Modern medicine is just one of the reasons why we live almost twice as long today as a century ago.

According to Dr. Vaupel, an American child born in 1900 would have an average lifespan of just 47 years. That same child born today can expect to live to around 79. Since the 1970s, the maximum one could expect to live has increased significantly. Researchers have since wondered if a ceiling would ever be reached. According to Dr. Vijg, data suggests that we reached it already, back in the 1990s.

When Dr. Vijg and colleagues examined data on mortality and survival, they discerned a pattern. First, they looked at different people of various ages alive within any given year. Then they examined the oldest cohort in each and compared figures from one year to the next. In this way, they could calculate how quickly the population added years to age.

Old people today are the fastest growing demographic in most societies, according to Vijg. In the 1920s in France, the fastest growing demographic was 85-year-old women. As life expectancy grew, the peak shifted right. By the 1990s, the fastest growing demographic among the French were 102-year-olds. If the trend continued, 110-year-olds would soon become the fastest growing demographic.

But what Dr. Vijg found instead was that the trend ceased moving forward. Researchers perused data from 40 different countries and discovered the same trend. By the 1980s, it had slowed. In the early 2000s, the trend had stopped altogether. People nowadays may live to 100, but after that hefty marker, they rapidly decline. Dr. Vijg, and the graduate students working with him, concluded that they must have found the upper limit to the human lifespan.

Will humans ever live past 115 on average? Should we? What are the implications for society and the environment?

Researchers tested the theory. Turning to the International Database on Longevity, researchers analyzed the data of 534 people. Each had lived to an astonishingly old age. Then Dr. Vijg and colleagues charted the oldest person in each year stretching back to the 1960s.

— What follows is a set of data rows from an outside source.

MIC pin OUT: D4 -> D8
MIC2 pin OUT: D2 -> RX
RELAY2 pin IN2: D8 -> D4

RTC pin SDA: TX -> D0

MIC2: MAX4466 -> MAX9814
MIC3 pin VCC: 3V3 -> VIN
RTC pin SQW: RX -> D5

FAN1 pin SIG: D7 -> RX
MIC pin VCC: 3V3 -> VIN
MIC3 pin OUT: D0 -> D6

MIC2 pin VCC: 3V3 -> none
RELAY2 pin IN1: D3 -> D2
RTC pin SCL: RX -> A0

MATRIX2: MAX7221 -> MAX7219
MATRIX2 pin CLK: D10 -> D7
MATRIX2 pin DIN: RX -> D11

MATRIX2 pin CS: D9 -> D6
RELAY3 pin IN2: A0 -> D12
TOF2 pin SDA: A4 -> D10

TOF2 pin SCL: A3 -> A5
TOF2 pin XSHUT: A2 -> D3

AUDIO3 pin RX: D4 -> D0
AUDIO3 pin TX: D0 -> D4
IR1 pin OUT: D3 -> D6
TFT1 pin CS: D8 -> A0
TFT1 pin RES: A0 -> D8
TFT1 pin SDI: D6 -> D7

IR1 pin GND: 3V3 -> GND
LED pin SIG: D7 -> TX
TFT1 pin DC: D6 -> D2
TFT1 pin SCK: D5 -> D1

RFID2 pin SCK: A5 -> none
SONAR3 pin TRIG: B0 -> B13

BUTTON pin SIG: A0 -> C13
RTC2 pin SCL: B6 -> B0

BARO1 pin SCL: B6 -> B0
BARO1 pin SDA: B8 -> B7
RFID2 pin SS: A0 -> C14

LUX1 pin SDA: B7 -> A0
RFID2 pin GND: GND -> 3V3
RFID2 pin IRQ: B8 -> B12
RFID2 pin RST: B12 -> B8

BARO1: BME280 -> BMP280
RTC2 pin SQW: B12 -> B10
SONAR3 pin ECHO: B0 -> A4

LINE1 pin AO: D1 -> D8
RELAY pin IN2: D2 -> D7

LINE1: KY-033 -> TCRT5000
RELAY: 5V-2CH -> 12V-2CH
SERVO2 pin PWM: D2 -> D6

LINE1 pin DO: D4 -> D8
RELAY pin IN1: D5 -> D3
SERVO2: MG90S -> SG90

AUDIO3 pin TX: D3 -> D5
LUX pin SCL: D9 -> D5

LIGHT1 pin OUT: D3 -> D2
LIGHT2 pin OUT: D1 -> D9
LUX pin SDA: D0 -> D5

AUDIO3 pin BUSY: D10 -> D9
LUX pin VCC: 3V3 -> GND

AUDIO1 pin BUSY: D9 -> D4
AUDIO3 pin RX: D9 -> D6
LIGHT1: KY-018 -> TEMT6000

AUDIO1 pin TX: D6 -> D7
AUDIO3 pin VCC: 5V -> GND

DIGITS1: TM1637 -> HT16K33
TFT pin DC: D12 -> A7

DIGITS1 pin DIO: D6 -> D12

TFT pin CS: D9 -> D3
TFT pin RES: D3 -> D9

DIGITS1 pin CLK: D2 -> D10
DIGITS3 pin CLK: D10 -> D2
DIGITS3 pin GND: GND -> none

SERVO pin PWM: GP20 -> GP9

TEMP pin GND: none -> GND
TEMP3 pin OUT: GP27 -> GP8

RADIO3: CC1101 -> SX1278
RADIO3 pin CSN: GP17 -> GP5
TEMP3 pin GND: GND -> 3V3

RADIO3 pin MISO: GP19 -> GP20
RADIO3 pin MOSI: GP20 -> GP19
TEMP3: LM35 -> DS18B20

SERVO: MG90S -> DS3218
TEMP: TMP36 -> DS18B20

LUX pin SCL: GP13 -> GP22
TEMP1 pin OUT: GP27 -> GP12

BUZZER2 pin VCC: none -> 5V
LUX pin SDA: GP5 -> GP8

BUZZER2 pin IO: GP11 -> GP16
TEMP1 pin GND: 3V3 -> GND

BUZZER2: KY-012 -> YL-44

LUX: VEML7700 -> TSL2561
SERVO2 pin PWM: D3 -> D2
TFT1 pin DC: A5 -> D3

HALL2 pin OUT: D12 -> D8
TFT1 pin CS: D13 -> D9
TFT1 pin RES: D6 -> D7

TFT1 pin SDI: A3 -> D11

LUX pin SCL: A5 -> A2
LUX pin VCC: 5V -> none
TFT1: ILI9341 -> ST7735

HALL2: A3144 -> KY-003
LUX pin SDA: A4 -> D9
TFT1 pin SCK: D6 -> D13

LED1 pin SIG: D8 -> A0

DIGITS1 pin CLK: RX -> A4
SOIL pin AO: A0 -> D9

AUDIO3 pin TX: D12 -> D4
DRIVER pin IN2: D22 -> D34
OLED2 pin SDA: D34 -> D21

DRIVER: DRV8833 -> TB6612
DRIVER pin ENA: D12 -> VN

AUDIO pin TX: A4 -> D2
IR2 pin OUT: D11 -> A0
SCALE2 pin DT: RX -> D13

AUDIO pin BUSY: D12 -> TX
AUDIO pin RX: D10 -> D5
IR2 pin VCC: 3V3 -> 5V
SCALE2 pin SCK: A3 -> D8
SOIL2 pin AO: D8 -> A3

With a few rare exceptions, most did not live past the age of 115. According to Vijg, the trend was identical whether it was the first, second, third, or fourth oldest person in the world. The chances of living past 122 were then calculated. Vijg and colleagues found it nearly impossible. The probability of a person living to 125 in any given year, in any country on Earth, is less than one in 10,000.

Living to 115 may someday become normal, but only outliers will make it beyond that, Dr. Vijg said. It isn’t just humans that scientists are debating about. They wonder about lifespan limits of all other species as well. Dr. Vaupel and others of his mindset, who believe we haven’t such a limit, counter the argument, using Japan as an example. There is a group there that is continuing to grow older. Vaupel also said that Dr. Vijg did not employ the most advanced statistical methods to examine data and draw conclusions.


DNA breakdown may be the reason why the human body has a shelf life.

It’s a buildup of DNA damage in the body that causes this upper ceiling to occur, according to other research by Vijg. Sooner or later the body cannot repair it all, and it becomes overwhelmed. While certain breakthroughs may help elongate our lifespan further, they would have to be advanced enough to overcome systemic DNA breakdown. Instead of setting aside resources to add years to life, Dr. Vijg suggests putting them toward adding more years of good health to the time we already have.